Earlier this week, the county's two Republicans canvassers blocked the certification of votes there. They later relented and the results were certified. But a person familiar with the matter said Trump reached out to the canvassers, Monica Palmer and William Hartmann, on Tuesday evening after the revised vote to express gratitude for their support.
Then, on Wednesday, Palmer and Hartmann signed affidavits saying they believed the county vote “should not be certified.” They cannot rescind their votes, according to the Michigan secretary of state. The four-member state canvassing board is expected to meet Monday and also is split with two Democrats and two Republicans.
Trump appears intent on pushing the issue. He has invited Michigan's Republican legislative leaders, Senate Majority Mike Shirkey and House Speaker Lee Chatfield, to the White House, according to two officials familiar with the matter who were not authorised to speak publicly.
The two have agreed to go, according to one official, but they haven't commented publicly, and it's not clear what the purpose of the meeting is.
The Michigan Legislature would be called on to select electors if Trump succeeded in convincing the state's board of canvassers not to certify Biden's 154,000-vote victory in the state. But both legislative leaders have indicated they will not try to overturn Biden's win.

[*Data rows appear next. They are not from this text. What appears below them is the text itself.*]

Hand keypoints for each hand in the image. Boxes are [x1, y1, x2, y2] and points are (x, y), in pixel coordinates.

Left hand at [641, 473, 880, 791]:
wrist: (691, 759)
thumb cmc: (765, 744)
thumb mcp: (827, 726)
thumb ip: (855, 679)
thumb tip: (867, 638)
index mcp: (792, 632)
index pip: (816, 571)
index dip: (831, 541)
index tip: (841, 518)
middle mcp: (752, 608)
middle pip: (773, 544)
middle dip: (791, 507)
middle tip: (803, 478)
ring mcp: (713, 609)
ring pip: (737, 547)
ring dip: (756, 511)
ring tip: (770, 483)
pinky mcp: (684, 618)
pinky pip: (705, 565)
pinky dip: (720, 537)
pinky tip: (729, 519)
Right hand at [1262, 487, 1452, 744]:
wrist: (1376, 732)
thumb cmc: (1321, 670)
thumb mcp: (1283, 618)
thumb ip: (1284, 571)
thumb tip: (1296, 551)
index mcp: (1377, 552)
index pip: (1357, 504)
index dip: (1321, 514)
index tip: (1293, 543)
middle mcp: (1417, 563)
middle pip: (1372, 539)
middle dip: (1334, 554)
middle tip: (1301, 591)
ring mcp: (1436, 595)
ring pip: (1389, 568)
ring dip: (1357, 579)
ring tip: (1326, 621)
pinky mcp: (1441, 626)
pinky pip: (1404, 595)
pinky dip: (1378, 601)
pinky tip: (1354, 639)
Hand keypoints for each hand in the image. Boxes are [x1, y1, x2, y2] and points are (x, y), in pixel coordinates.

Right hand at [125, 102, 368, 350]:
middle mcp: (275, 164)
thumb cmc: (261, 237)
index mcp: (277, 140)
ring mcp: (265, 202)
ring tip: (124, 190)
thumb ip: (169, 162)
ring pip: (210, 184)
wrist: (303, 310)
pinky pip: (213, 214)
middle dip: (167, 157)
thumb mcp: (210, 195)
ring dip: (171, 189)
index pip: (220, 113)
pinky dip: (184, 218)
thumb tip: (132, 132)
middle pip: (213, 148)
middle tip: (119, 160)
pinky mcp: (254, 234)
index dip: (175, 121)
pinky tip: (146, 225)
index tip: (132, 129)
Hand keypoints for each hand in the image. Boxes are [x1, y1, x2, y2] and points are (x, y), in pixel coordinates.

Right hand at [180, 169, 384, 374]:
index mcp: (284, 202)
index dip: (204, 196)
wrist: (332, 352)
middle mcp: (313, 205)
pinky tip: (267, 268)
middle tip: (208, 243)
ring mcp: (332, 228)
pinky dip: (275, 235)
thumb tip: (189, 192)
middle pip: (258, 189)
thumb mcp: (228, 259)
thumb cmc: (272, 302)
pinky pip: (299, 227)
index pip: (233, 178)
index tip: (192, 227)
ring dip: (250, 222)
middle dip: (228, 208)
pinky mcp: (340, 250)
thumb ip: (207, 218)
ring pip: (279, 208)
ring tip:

“Michigan law does not include a provision for the Legislature to directly select electors or to award electors to anyone other than the person who received the most votes,” Shirkey's spokeswoman said last week.
During a press conference in Wilmington, Delaware, on Thursday, Biden said Americans are “witnessing incredible irresponsibility, incredibly damaging messages are being sent to the rest of the world about how democracy functions." He added, “I just think it's totally irresponsible.”
Earlier, Trump personal attorney Rudy Giuliani and others had held a press conference to allege a widespread Democratic election conspiracy involving multiple states and suspect voting machines. But election officials across the country have said repeatedly there was no widespread fraud.